Medina-Weber v. Denver Public Schools, W.C. No. 4-782-625 (May 9, 2011)
During a previous claim, Respondents overcame a DIME that assessed a 13% whole person impairment rating. The DIME also apportioned 10% of the 13% whole person impairment rating to previous injuries. At hearing, the ALJ assessed no permanent impairment. During a later case, the Claimant underwent a DIME, which determined physical impairment with no apportionment. The later ALJ determined that no apportionment was applicable because the previous ALJ provided no ratable impairment.

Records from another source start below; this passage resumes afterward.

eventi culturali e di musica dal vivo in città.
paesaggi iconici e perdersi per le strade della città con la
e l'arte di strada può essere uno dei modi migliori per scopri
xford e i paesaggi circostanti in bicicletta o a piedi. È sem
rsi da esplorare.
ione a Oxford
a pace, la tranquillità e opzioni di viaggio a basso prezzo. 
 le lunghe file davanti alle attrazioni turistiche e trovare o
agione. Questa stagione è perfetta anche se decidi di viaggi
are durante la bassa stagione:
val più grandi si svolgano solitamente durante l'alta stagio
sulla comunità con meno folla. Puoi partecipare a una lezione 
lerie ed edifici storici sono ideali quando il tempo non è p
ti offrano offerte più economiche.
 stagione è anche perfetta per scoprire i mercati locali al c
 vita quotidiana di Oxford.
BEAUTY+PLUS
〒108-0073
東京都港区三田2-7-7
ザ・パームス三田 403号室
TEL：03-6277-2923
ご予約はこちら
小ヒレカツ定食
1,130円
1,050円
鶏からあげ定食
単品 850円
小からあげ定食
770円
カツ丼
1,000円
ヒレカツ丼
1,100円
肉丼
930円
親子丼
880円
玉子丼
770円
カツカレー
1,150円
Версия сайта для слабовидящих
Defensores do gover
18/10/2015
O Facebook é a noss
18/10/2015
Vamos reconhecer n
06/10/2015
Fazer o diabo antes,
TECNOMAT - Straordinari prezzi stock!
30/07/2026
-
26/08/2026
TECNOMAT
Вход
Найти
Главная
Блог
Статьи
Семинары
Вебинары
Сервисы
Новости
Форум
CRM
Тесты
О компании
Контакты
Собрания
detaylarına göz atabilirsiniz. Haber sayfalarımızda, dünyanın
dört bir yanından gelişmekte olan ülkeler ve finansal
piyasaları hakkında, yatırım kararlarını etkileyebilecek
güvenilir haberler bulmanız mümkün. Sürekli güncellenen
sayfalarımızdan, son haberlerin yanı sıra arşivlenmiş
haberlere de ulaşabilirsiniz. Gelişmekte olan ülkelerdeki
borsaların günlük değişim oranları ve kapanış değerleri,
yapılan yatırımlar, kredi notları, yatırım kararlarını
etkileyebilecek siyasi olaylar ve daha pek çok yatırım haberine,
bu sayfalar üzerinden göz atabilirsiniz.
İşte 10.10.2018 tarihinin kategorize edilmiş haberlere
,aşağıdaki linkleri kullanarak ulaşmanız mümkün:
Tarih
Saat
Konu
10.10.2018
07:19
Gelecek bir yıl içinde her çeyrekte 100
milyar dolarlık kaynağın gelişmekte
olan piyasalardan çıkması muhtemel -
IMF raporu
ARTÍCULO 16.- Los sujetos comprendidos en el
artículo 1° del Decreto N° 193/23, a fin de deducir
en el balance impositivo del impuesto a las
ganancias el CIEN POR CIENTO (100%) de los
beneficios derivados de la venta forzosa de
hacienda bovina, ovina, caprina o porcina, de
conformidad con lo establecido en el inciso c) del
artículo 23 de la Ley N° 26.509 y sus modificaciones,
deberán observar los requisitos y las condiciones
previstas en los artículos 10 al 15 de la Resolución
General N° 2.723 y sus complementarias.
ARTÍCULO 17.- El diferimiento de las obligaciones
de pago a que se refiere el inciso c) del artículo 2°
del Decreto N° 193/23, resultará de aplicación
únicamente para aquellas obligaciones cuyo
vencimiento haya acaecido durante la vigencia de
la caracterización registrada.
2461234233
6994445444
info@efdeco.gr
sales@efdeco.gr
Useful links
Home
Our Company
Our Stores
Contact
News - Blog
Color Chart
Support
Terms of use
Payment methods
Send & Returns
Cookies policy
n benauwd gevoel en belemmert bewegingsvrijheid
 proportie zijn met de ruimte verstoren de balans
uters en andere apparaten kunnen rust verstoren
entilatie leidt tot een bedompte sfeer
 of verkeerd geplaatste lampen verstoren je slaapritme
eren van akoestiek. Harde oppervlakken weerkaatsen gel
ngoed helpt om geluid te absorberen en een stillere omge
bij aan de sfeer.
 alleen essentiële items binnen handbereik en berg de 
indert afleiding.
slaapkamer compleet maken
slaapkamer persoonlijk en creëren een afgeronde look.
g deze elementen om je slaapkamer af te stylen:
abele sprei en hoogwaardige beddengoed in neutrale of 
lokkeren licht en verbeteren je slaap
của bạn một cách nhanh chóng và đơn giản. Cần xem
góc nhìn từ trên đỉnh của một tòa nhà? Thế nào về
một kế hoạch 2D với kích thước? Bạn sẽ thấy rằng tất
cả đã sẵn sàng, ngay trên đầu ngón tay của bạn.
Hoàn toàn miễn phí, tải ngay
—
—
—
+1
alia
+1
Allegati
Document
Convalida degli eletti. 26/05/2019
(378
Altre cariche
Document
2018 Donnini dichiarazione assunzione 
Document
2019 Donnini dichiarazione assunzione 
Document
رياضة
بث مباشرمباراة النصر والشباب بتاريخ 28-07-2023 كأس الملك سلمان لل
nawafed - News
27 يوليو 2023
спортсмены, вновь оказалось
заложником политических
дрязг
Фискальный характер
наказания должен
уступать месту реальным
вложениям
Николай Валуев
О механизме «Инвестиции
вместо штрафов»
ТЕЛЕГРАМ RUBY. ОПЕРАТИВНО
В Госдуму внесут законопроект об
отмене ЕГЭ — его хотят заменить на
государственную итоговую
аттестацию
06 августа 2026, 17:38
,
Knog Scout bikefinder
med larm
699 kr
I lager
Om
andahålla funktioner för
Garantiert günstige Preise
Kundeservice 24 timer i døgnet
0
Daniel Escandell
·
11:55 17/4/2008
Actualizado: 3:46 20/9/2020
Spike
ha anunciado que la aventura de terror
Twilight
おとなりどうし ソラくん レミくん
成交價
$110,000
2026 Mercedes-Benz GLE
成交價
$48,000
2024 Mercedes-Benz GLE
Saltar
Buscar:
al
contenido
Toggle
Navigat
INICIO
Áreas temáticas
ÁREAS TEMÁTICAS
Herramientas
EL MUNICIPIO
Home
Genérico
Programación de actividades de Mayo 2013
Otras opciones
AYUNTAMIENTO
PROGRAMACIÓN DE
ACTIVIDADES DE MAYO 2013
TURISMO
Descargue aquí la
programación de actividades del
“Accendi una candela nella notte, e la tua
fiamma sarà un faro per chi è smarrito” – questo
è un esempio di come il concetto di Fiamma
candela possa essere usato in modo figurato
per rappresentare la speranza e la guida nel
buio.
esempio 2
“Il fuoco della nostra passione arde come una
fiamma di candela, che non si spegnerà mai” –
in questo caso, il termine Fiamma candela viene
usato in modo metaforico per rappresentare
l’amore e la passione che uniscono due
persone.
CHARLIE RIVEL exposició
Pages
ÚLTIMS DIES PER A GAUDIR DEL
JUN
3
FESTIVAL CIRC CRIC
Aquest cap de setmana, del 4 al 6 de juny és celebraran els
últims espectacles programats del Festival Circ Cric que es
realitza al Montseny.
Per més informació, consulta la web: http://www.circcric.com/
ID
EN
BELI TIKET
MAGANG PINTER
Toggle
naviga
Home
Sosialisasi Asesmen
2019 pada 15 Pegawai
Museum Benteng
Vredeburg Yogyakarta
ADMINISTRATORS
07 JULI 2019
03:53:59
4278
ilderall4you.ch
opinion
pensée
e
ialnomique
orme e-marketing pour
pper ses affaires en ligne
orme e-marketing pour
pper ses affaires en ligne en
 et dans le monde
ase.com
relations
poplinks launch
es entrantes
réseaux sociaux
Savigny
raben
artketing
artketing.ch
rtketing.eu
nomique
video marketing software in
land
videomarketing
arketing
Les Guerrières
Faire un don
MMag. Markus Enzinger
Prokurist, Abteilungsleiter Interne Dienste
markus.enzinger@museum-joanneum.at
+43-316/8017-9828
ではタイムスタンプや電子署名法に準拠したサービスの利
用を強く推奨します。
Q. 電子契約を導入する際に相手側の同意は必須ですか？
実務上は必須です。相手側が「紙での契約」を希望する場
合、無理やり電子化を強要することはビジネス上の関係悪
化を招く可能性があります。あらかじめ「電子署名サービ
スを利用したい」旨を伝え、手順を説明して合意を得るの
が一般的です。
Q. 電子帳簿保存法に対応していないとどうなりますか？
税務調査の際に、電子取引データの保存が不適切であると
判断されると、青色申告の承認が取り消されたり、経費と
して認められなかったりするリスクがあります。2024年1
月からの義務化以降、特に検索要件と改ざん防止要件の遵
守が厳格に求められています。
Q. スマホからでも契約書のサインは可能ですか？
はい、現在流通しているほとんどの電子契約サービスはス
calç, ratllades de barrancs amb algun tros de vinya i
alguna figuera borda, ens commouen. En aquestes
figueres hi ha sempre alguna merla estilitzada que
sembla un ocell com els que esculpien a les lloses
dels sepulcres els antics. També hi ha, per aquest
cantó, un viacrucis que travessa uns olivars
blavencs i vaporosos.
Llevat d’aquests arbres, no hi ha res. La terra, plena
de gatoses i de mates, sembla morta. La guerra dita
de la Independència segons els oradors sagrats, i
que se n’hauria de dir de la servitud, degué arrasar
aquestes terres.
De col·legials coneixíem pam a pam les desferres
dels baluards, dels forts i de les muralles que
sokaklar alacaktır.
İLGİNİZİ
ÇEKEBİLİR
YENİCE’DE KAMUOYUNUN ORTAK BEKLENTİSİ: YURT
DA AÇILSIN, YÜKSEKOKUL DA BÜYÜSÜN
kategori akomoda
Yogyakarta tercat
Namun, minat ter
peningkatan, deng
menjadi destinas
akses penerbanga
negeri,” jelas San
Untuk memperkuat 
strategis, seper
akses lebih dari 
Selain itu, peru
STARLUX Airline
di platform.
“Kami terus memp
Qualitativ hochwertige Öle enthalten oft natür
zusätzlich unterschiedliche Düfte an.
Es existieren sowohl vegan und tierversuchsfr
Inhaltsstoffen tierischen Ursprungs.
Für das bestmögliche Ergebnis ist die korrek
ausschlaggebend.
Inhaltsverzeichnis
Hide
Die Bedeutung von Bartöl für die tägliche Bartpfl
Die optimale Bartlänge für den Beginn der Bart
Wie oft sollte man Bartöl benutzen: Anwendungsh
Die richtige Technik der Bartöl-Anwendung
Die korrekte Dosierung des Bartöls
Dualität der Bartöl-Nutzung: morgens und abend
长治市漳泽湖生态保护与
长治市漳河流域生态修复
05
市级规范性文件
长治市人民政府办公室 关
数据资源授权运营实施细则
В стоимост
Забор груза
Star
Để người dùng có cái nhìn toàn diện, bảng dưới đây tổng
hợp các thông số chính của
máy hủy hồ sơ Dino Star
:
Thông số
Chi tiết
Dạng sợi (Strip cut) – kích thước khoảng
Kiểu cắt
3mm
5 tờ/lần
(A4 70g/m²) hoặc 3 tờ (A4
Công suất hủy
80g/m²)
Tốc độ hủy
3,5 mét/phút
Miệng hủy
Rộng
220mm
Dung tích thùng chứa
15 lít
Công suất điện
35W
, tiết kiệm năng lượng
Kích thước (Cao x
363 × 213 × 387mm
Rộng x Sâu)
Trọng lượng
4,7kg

On appeal, the I.C.A.O. stated that the DIME report must be overcome by clear and convincing evidence. Although the first ALJ determined permanent impairment, the Claimant did not overcome the first DIME physician’s apportionment determination by clear and convincing evidence. Thus, the I.C.A.O. held that apportionment was applicable and remanded the case for an apportionment determination.
Munoz v. Industrial Claim Appeals Office, No. 10CA0592 (May 12, 2011)
This case involved whether DIME proceedings are stayed during the pendency of a dispute over the DIME selection process. The Court of Appeals held that when an Application for Hearing challenging the DIME selection process is filed with the Office of Administrative Courts and the party serves the Division DIME Unit, the stay of DIME proceedings is automatic. The Court of Appeals dismissed the remaining penalties issue.